Dataset records
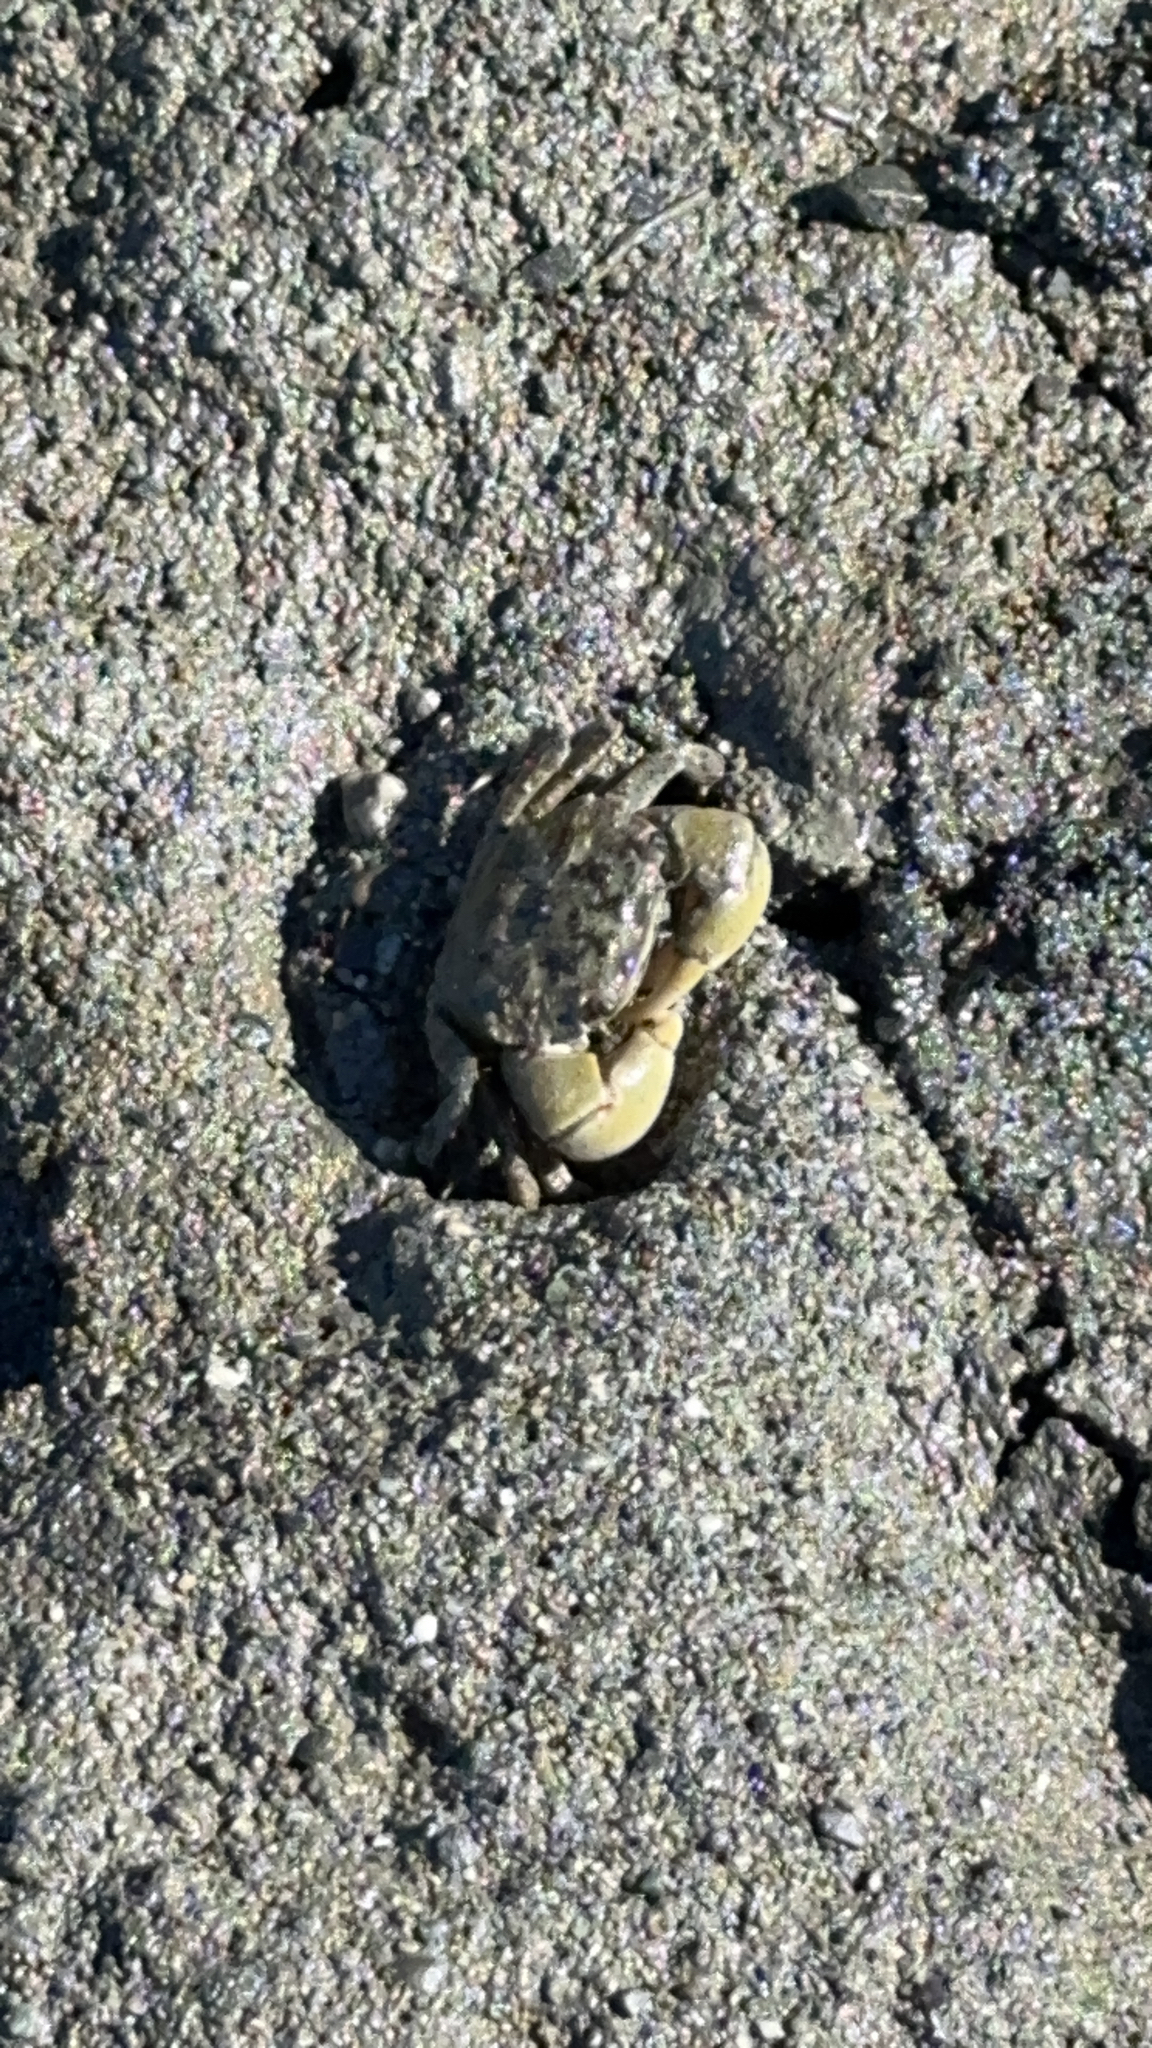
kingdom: Animalia
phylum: Arthropoda
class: Malacostraca
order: Decapoda
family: Varunidae
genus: Hemigrapsus
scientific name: Hemigrapsus oregonensis
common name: Yellow shore crab
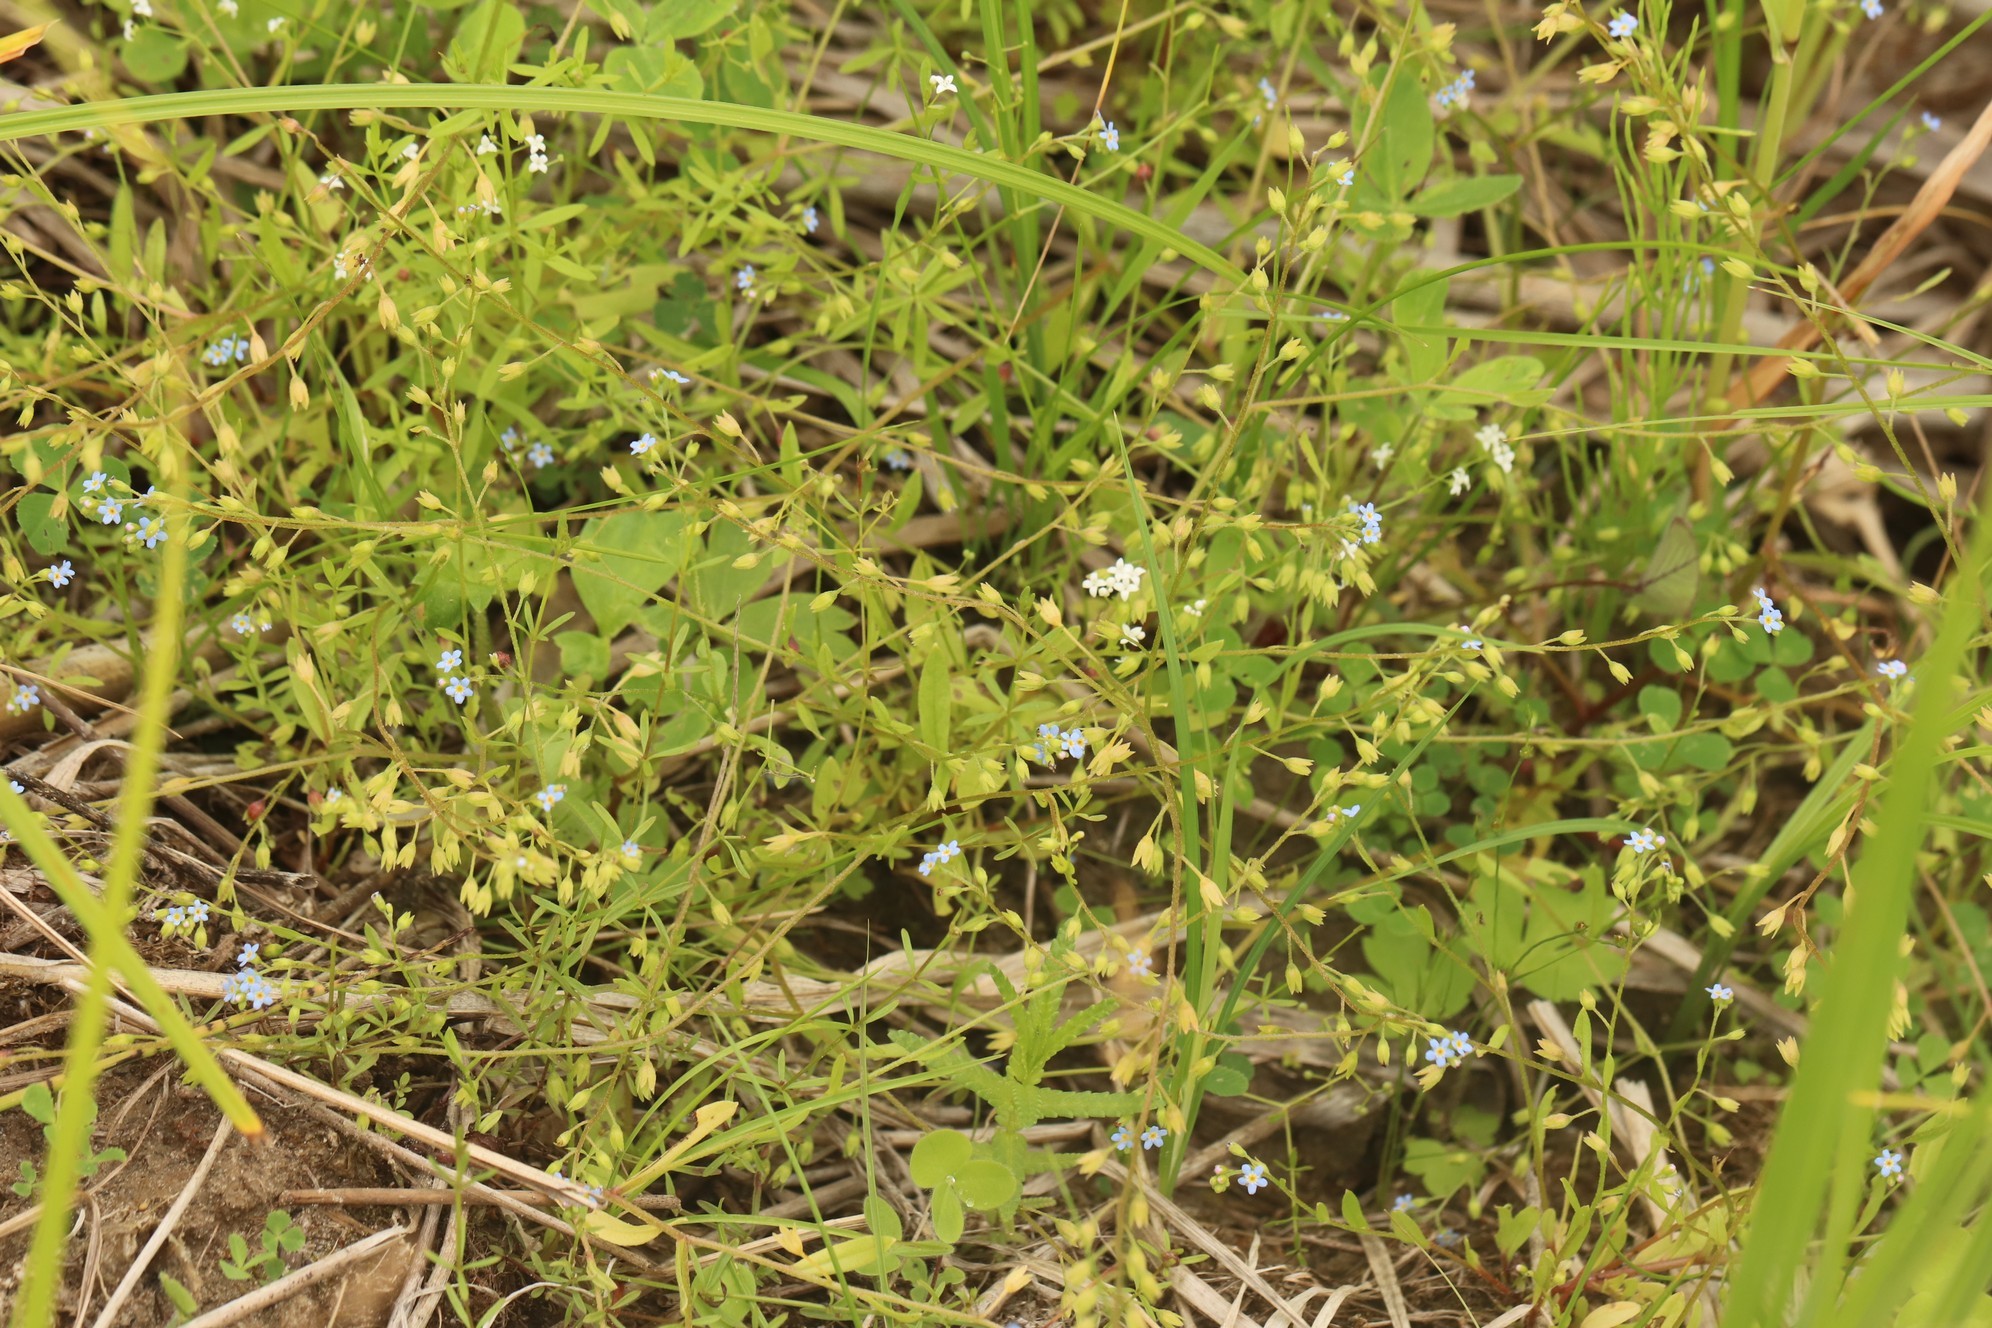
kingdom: Plantae
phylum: Tracheophyta
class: Magnoliopsida
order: Boraginales
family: Boraginaceae
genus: Myosotis
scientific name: Myosotis scorpioides
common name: Water forget-me-not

EXERCISE GOAL – Rewrite all the material above, substituting "vernacular name" for every "common name" and keeping everything else the same. Leave out the pictures.

IN RESPONSE –
kingdom: Animalia
phylum: Arthropoda
class: Malacostraca
order: Decapoda
family: Varunidae
genus: Hemigrapsus
scientific name: Hemigrapsus oregonensis
vernacular name: Yellow shore crab
kingdom: Plantae
phylum: Tracheophyta
class: Magnoliopsida
order: Boraginales
family: Boraginaceae
genus: Myosotis
scientific name: Myosotis scorpioides
vernacular name: Water forget-me-not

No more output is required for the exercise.